■ **Seitenauszug**
_____
Hochzeitslieder haben in jedem Liedergebiet ganz spezifische Züge. Selbst in benachbarten Ortschaften sind die Melodiestruktur und der Textinhalt von Hochzeitsliedern ganz verschieden.

Arbeitslieder

In einer Agrarkultur ist auch die Tätigkeit auf dem Feld ritualisiert. Für einen Bauern bedeutet die Arbeit auf dem Feld nicht nur Zwang und Ernährung, sie ist auch eine gewisse Art von Philosophie und Poesie. Der bekannte bulgarische Schriftsteller Jordan Jowkow schrieb: „Der Mäher ist ein Priester der Mutter Erde, seine Arbeit ist heilig und sein Gesang eine Hymne.“ Das Singen, das Aufschreien und das Lachen sind rituelle Teile einer Mahd. Die mühevolle Feldarbeit in der starken Sommersonne wird musikalisiert und ritualisiert. Die Arbeit selbst wird geehrt und die Faulheit kritisiert. Die Bauern glauben, sich durch ihre Lieder mit dem Pulsschlag des Universums zu verbinden. Das Singen hilft ihnen, bei der schweren Feldarbeit durchzuhalten und Spaß daran zu haben. Ein großer Teil dieser Lieder sind die „Lieder ohne Takt“. Bei diesen ist keine Taktart vorgegeben, daher geben sie dem Sänger große Freiheit bezüglich der Singweise. Das folgende Beispiel zeigt ein typisches Arbeitslied:

- Ein großer Teil der Arbeitslieder sind Erntelieder. Sie werden auf dem Feld von den Schnitterinnen gesungen, meistens solo, aber auch gruppenweise und antiphon. Die Erntelieder sind häufig von sogenannten „Ausrufen“ begleitet. Charakteristisch sind Ausrufe auf der kleinen Septime über der Tonika. Dieser Ausruf muss ganz präzis, also auf der richtigen Tonhöhe erfolgen. Die Melodien der Erntelieder sind langsam, dahinschleppend, der Tonumfang ist meist eine kleine Terz, eine Quarte oder eine Quinte. Die Melodie verweilt lange auf der 3. Stufe, was dem Erntelied einen schwermütigen Charakter verleiht. Natürlich muss man bedenken, welch schwere Arbeiten diese Lieder begleitet haben.
_____
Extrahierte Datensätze
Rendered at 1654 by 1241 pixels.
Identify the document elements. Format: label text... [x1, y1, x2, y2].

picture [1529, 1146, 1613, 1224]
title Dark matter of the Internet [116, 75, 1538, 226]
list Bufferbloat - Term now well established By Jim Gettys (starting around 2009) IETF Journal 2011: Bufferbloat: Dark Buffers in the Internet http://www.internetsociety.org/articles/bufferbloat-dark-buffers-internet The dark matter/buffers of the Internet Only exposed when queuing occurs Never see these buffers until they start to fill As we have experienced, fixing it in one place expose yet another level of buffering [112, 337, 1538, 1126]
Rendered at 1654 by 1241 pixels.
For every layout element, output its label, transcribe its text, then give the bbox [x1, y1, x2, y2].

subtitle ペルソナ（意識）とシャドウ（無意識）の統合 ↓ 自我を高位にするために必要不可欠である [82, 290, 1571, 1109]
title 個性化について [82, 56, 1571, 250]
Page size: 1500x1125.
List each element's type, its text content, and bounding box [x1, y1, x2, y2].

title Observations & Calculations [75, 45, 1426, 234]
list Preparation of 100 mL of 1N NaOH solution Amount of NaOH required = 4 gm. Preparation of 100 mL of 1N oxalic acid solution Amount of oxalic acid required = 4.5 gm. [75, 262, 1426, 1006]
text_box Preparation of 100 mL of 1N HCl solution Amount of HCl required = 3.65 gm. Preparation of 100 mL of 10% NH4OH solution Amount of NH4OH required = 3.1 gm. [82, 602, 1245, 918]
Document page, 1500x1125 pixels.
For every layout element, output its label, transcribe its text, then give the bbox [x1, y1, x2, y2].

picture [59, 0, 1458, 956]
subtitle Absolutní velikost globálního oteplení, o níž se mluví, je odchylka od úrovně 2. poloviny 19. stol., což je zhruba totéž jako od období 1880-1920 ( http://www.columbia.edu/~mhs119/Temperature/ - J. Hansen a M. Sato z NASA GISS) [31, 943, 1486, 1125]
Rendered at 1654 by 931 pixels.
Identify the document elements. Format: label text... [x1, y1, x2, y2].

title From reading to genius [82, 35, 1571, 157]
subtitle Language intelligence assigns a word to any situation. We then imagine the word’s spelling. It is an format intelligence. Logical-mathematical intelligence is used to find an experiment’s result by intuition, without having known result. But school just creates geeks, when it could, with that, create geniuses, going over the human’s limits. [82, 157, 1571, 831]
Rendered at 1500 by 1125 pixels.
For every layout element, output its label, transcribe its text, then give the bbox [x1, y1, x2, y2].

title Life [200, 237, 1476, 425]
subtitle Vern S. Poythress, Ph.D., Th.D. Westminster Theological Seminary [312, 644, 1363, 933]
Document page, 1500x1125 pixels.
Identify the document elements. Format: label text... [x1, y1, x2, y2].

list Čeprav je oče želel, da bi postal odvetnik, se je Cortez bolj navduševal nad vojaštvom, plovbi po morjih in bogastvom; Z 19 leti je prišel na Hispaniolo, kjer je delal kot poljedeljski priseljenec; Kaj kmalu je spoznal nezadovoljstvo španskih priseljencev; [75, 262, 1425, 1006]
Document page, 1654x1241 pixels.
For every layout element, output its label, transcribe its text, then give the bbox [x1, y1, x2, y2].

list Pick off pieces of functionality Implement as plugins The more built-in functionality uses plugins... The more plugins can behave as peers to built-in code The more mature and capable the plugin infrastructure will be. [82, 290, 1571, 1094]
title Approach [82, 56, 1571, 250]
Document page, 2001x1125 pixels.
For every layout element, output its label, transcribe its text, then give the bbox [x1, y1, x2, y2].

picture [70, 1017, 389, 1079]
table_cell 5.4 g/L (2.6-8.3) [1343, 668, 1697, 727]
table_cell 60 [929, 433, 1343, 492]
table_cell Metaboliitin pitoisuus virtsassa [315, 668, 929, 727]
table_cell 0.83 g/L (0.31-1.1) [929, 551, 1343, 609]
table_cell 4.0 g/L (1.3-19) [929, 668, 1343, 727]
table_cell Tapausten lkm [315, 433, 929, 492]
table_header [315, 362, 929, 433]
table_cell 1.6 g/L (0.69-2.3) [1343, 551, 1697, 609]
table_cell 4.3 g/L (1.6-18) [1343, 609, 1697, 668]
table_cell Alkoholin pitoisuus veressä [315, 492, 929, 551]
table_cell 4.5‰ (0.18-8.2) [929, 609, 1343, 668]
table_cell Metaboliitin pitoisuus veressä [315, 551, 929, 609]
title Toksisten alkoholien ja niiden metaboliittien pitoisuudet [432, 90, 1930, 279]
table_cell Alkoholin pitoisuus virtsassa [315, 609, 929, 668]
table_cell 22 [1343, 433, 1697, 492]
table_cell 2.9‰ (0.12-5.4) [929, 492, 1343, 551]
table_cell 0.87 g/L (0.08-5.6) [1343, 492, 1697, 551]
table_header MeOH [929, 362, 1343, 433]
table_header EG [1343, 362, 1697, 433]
_____
■ **Aufgaben und Übungen**
1. Stimmen diese Aussagen mit dem Text über Volkslieder überein? (a) Hochzeitslieder benachbarter Ortschaften gleichen sich in Melodie und Text. (b) Erntelieder werden auf dem Feld von den Schnitterinnen gesungen. (c) Bei den „Liedern ohne Takt“ ist eine feste Taktart vorgegeben. Antworte jeweils mit Ja oder Nein und zitiere die ausschlaggebenden Worte wörtlich.
2. Entnimm dem Text über Volkslieder den Abschnitt, der bei den Worten „- Ein großer“ einsetzt und nach „Lieder begleitet haben.“ endet.
Die Auflistung wird hier nicht gebraucht.

■ **Lösungen je Aufgabe**
1.
(a) Nein – „Selbst in benachbarten Ortschaften sind die Melodiestruktur und der Textinhalt von Hochzeitsliedern ganz verschieden.“
(b) Ja – „Sie werden auf dem Feld von den Schnitterinnen gesungen“
(c) Nein – „Bei diesen ist keine Taktart vorgegeben“

2.
- Ein großer Teil der Arbeitslieder sind Erntelieder. Sie werden auf dem Feld von den Schnitterinnen gesungen, meistens solo, aber auch gruppenweise und antiphon. Die Erntelieder sind häufig von sogenannten „Ausrufen“ begleitet. Charakteristisch sind Ausrufe auf der kleinen Septime über der Tonika. Dieser Ausruf muss ganz präzis, also auf der richtigen Tonhöhe erfolgen. Die Melodien der Erntelieder sind langsam, dahinschleppend, der Tonumfang ist meist eine kleine Terz, eine Quarte oder eine Quinte. Die Melodie verweilt lange auf der 3. Stufe, was dem Erntelied einen schwermütigen Charakter verleiht. Natürlich muss man bedenken, welch schwere Arbeiten diese Lieder begleitet haben.